- _Exercise brief_: Only the lines from the beginning of the listing below through the line with "2: (34, 152, 29.23)" belong in the answer; please print them exactly and drop the pictures.
+++++
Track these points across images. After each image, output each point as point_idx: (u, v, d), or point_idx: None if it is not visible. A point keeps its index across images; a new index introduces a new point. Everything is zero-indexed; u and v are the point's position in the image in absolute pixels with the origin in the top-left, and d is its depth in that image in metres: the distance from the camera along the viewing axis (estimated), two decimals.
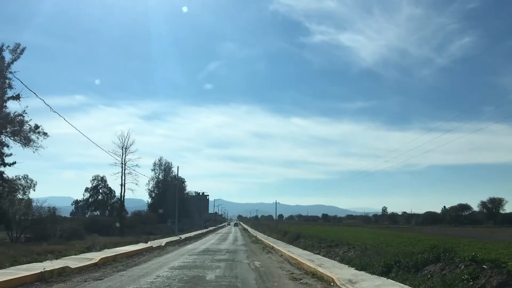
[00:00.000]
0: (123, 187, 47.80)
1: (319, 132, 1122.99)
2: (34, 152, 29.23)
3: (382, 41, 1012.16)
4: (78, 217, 59.75)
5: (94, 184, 70.93)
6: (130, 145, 47.48)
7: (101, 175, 70.58)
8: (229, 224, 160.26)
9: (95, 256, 18.10)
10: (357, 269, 14.12)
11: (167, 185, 71.49)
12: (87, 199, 71.01)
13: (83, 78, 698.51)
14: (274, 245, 29.72)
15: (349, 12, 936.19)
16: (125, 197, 50.44)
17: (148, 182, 77.41)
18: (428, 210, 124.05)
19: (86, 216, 64.73)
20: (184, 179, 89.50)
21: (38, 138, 28.92)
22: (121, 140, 47.06)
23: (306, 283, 12.35)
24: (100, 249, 22.09)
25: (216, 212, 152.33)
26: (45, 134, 28.98)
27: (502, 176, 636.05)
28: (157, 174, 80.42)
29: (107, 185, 69.86)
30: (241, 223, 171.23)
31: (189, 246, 31.41)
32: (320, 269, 14.35)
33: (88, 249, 21.25)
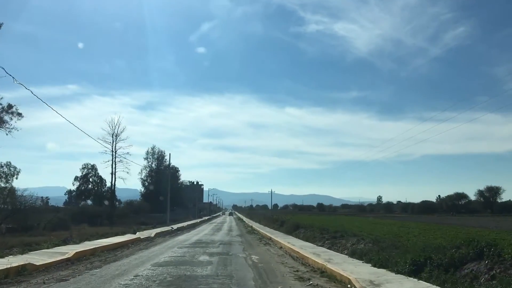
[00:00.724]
0: (113, 176, 45.29)
1: (314, 122, 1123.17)
2: (7, 134, 26.53)
3: (377, 31, 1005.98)
4: (69, 207, 57.55)
5: (84, 173, 68.36)
6: (121, 132, 44.51)
7: (92, 164, 68.06)
8: (224, 214, 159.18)
9: (69, 250, 15.91)
10: (374, 266, 11.89)
11: (160, 174, 69.08)
12: (77, 188, 68.57)
13: (76, 67, 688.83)
14: (272, 236, 27.67)
15: (344, 1, 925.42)
16: (118, 187, 48.04)
17: (141, 171, 75.12)
18: (422, 199, 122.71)
19: (80, 205, 62.40)
20: (178, 168, 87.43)
21: (11, 119, 26.29)
22: (111, 127, 44.21)
23: (317, 284, 10.09)
24: (80, 241, 19.85)
25: (210, 201, 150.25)
26: (19, 114, 26.33)
27: (496, 166, 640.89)
28: (150, 163, 78.05)
29: (98, 173, 67.29)
30: (236, 212, 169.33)
31: (180, 237, 29.21)
32: (329, 266, 12.19)
33: (65, 242, 18.94)
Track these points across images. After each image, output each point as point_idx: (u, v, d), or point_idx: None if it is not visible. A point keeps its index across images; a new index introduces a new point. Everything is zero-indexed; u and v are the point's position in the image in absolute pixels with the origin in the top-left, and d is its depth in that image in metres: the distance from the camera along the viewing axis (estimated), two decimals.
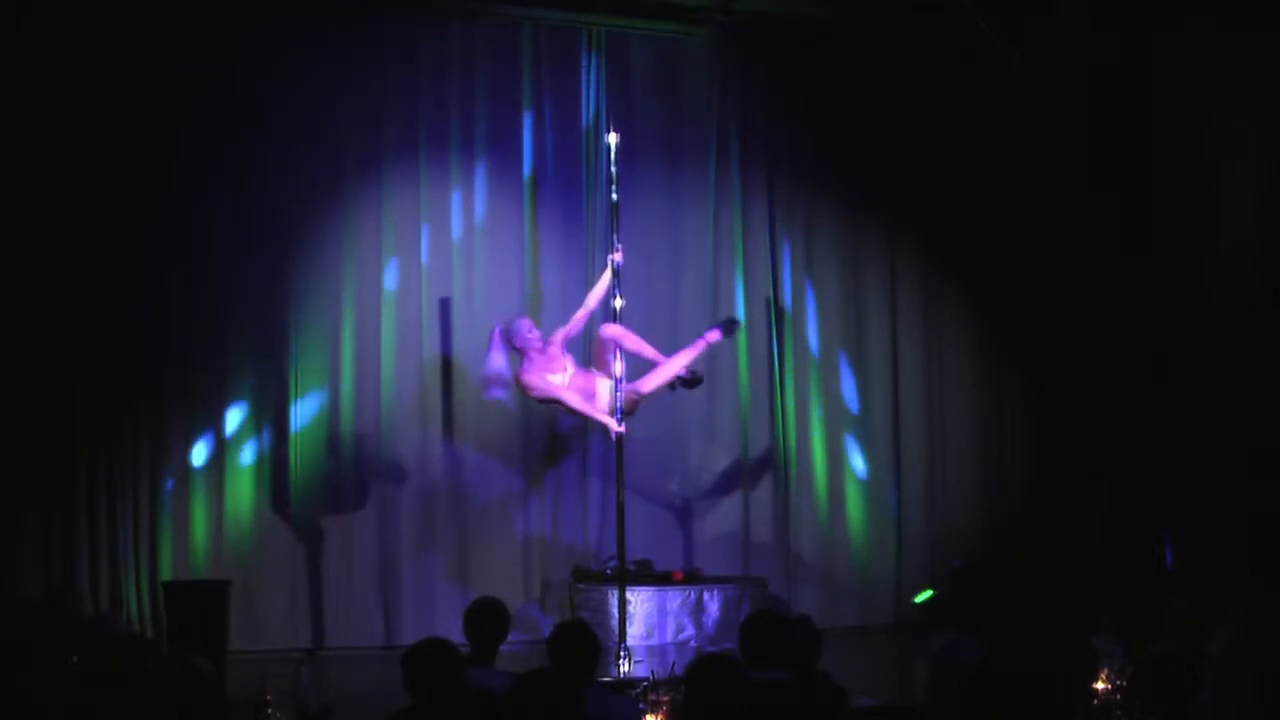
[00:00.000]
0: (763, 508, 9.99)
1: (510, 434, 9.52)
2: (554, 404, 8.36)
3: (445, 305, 9.41)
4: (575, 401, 8.20)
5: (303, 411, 9.06)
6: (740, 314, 10.05)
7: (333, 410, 9.13)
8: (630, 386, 8.25)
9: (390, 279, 9.31)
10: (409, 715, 4.11)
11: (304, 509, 9.01)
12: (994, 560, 9.93)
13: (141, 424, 8.72)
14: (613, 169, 8.26)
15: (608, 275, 8.22)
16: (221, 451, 8.88)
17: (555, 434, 9.64)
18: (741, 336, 10.02)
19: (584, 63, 9.79)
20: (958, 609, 9.58)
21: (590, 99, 9.78)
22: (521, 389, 8.27)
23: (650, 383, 8.40)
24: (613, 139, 8.28)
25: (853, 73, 10.28)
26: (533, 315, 9.52)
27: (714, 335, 8.60)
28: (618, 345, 8.19)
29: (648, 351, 8.30)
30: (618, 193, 8.26)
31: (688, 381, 8.54)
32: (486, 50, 9.60)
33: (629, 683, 6.62)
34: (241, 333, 8.97)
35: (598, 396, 8.24)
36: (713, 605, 8.90)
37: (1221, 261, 9.58)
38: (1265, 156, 9.32)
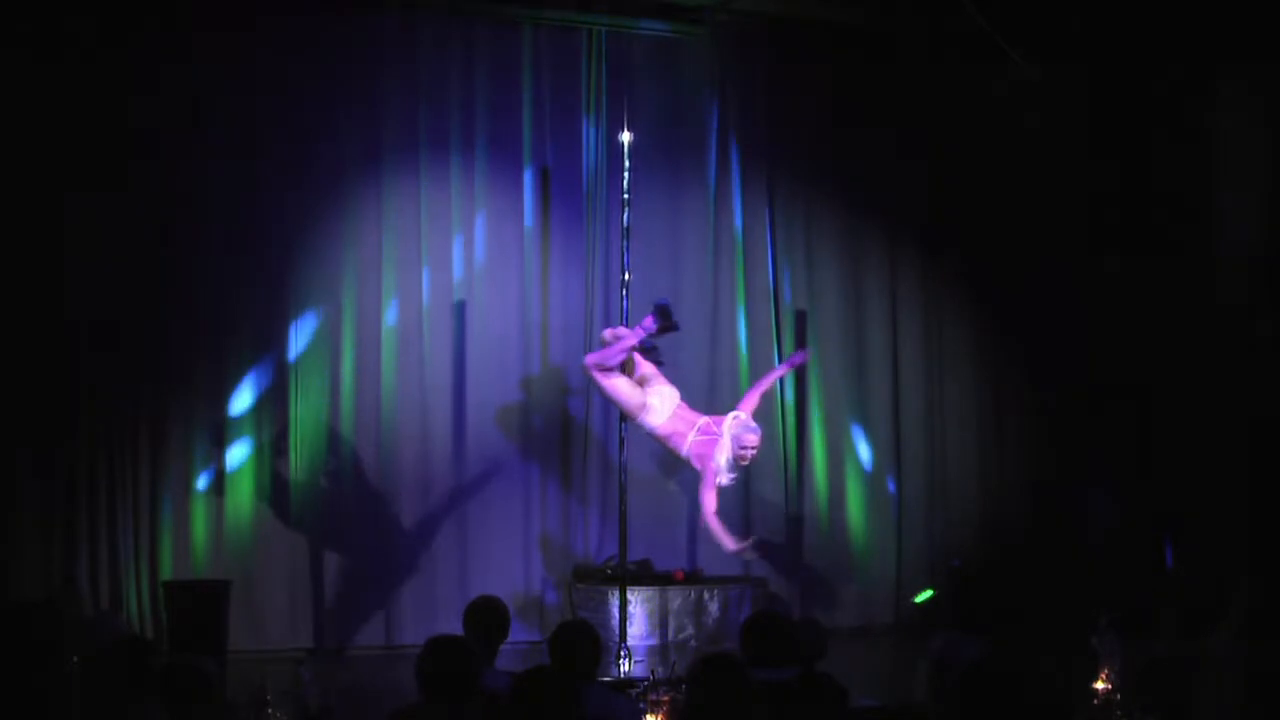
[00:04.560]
0: (763, 507, 9.99)
1: (511, 433, 9.53)
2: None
3: (448, 308, 9.40)
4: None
5: (303, 411, 9.05)
6: (740, 313, 10.05)
7: (333, 410, 9.12)
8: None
9: (390, 278, 9.30)
10: (410, 714, 4.11)
11: (304, 509, 9.01)
12: (994, 560, 9.93)
13: (142, 423, 8.71)
14: (626, 168, 8.23)
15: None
16: (222, 451, 8.87)
17: (559, 433, 9.65)
18: (743, 337, 10.03)
19: (584, 62, 9.79)
20: (958, 609, 9.61)
21: (590, 99, 9.78)
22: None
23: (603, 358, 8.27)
24: (626, 138, 8.25)
25: (853, 72, 10.27)
26: (540, 317, 9.56)
27: (649, 323, 8.45)
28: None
29: (626, 337, 8.29)
30: (628, 194, 8.23)
31: (660, 331, 8.37)
32: (486, 50, 9.59)
33: (629, 683, 6.62)
34: (242, 332, 8.96)
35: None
36: (713, 605, 8.90)
37: (1222, 262, 9.59)
38: (1266, 157, 9.32)
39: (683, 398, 8.49)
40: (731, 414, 8.28)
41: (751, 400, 8.45)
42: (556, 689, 3.65)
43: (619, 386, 8.28)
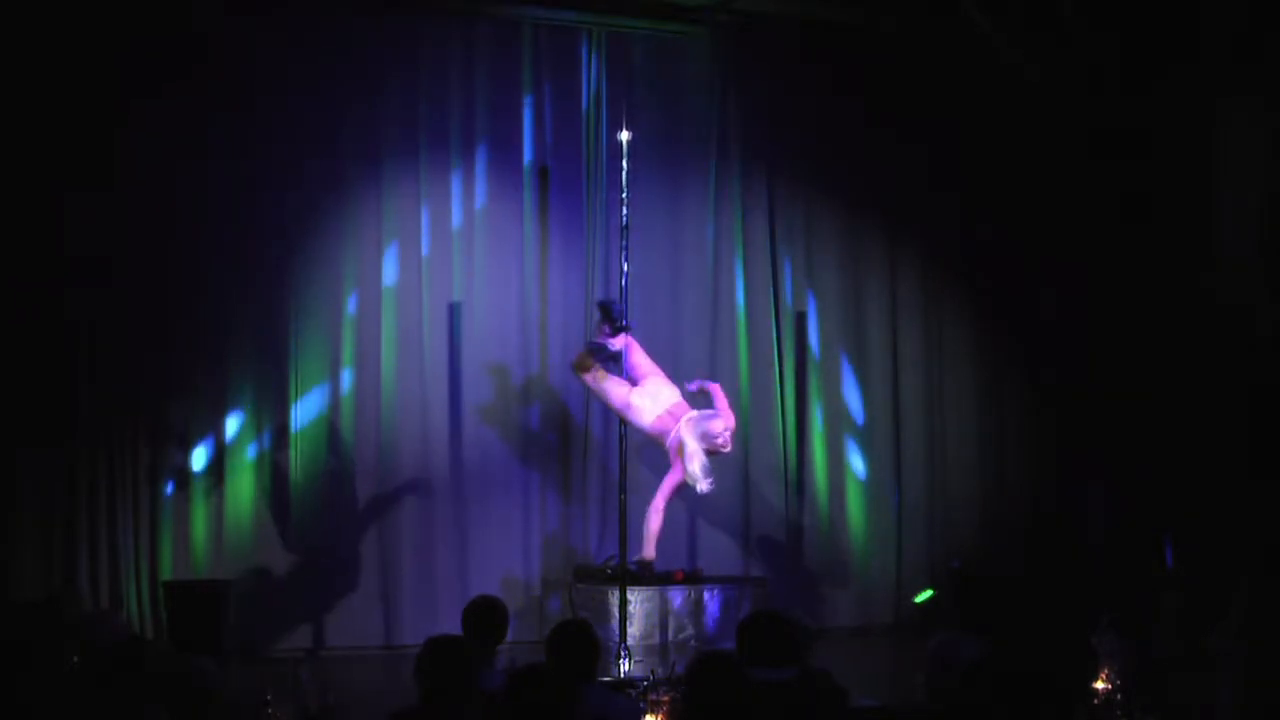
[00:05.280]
0: (763, 507, 9.99)
1: (511, 433, 9.53)
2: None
3: (448, 308, 9.40)
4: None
5: (303, 411, 9.05)
6: (740, 313, 10.05)
7: (333, 410, 9.12)
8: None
9: (390, 279, 9.30)
10: (410, 715, 4.11)
11: (304, 509, 9.01)
12: (994, 560, 9.93)
13: (142, 424, 8.72)
14: (624, 167, 8.21)
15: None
16: (222, 451, 8.86)
17: (559, 433, 9.66)
18: (742, 337, 10.03)
19: (584, 62, 9.79)
20: (958, 609, 9.63)
21: (590, 99, 9.78)
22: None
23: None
24: (625, 137, 8.23)
25: (853, 72, 10.27)
26: (539, 317, 9.57)
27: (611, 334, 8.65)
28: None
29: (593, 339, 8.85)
30: (626, 192, 8.22)
31: (613, 331, 8.56)
32: (486, 50, 9.59)
33: (629, 683, 6.62)
34: (242, 332, 8.96)
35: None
36: (713, 605, 8.90)
37: (1222, 260, 9.58)
38: (1266, 157, 9.32)
39: (684, 396, 8.54)
40: (685, 417, 8.37)
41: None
42: (553, 688, 3.64)
43: (604, 387, 8.53)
+++++
- _Answer section_:
Track these points across images. After each image, output each point as point_idx: (u, v, d), or point_idx: None if it is not visible. A point keeps its index across images; a new index introduces a new point. Everything is zero-indexed; u and v are the point's position in the image in absolute pixels with the origin in the top-left, and d is its depth in that image in metres: the distance from the camera along the viewing axis (estimated), two decimals.
[00:00.000]
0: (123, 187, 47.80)
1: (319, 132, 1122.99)
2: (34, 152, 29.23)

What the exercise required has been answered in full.